After the problem solving discussions are complete and—a key additional step—all team members are prepared to give the team's report, designate a student from each team who will "stray." They can be identified by having the students number off (1,2,3, 4) or by using playing cards with four different suits. The designated students from each group or home team (such as the "Number Ones" or the "Diamonds") leave the home team and rotate to an adjoining team to give the report. In large classes it is essential that the order of rotation is clear. Playing cards work particularly well because the "Aces" know to rotate to the "Twos," the "Jacks" to the "Queens", and so forth. The teacher can also use different colored folders (Yellow, blue, and red folders, for example) for each set of 52 students. Then the students can be told to rotate to a different set of students: The yellow Kings' spokesperson rotates to the blue Ace team, etc.)

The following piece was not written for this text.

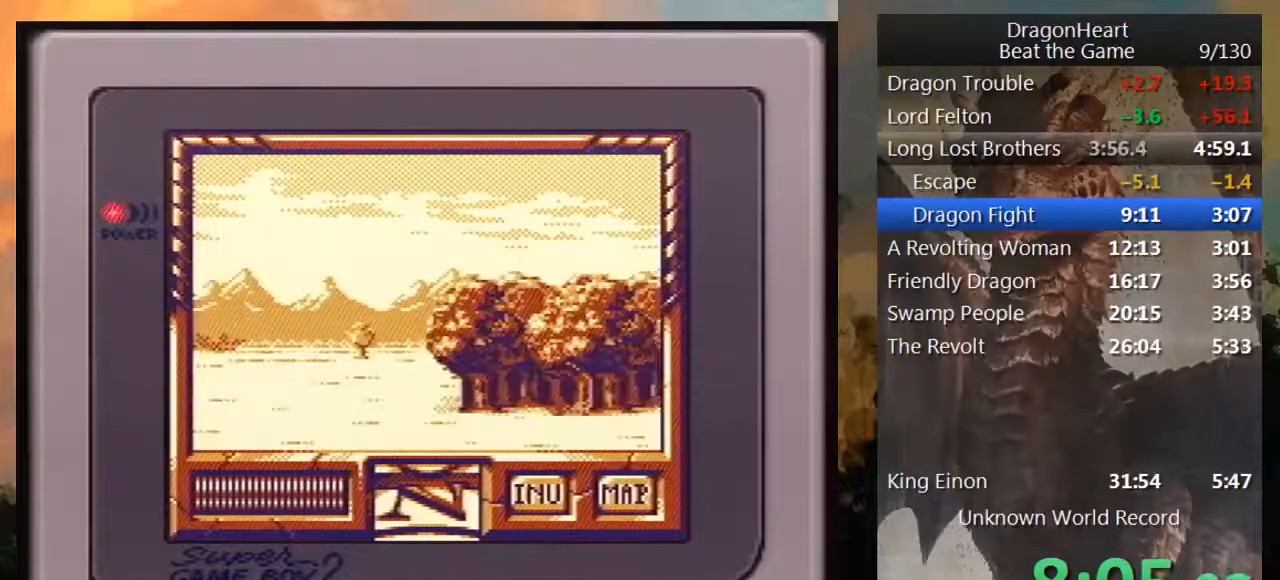
{"buttons": ["DPAD_LEFT"], "events": [[150, "DPAD_UP", "up"], [500, "DPAD_LEFT", "down"]]}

The designated students, who are welcomed as visitors, share with this new team the results of their original groups' discussions, giving proposed solutions to problems or summarizing discussions. As a sponge activity, the team can share with the visitor their report. Additional rotations may be desirable if the topic prompted divergent thinking and solutions. Three rotations allow a variety of reports and give the spokespersons rehearsal time and the opportunity to make adjustments based on authentic questions.
Three rotations are also helpful for accountability. When the straying visitor returns to the home team, the three team members can one-by-one summarize the reports they heard from their three visitors.
Three-Stay One-Stray offers a low-threat forum where students can exchange ideas and build social skills such as asking probing questions. It also offers students the opportunity to learn by teaching. Placing the report-out responsibility on the students reinforces the valuable concept that knowledge resides within the learning community, not just with the "authority-figure," the instructor. Perhaps its greatest value lies in its efficiency. Instead of, for example, ten sequenced five-minute reports to the entire class (fifty minutes, plus transition time), individual students are simultaneously giving five-minute reports throughout the room in a non-threatening small group setting.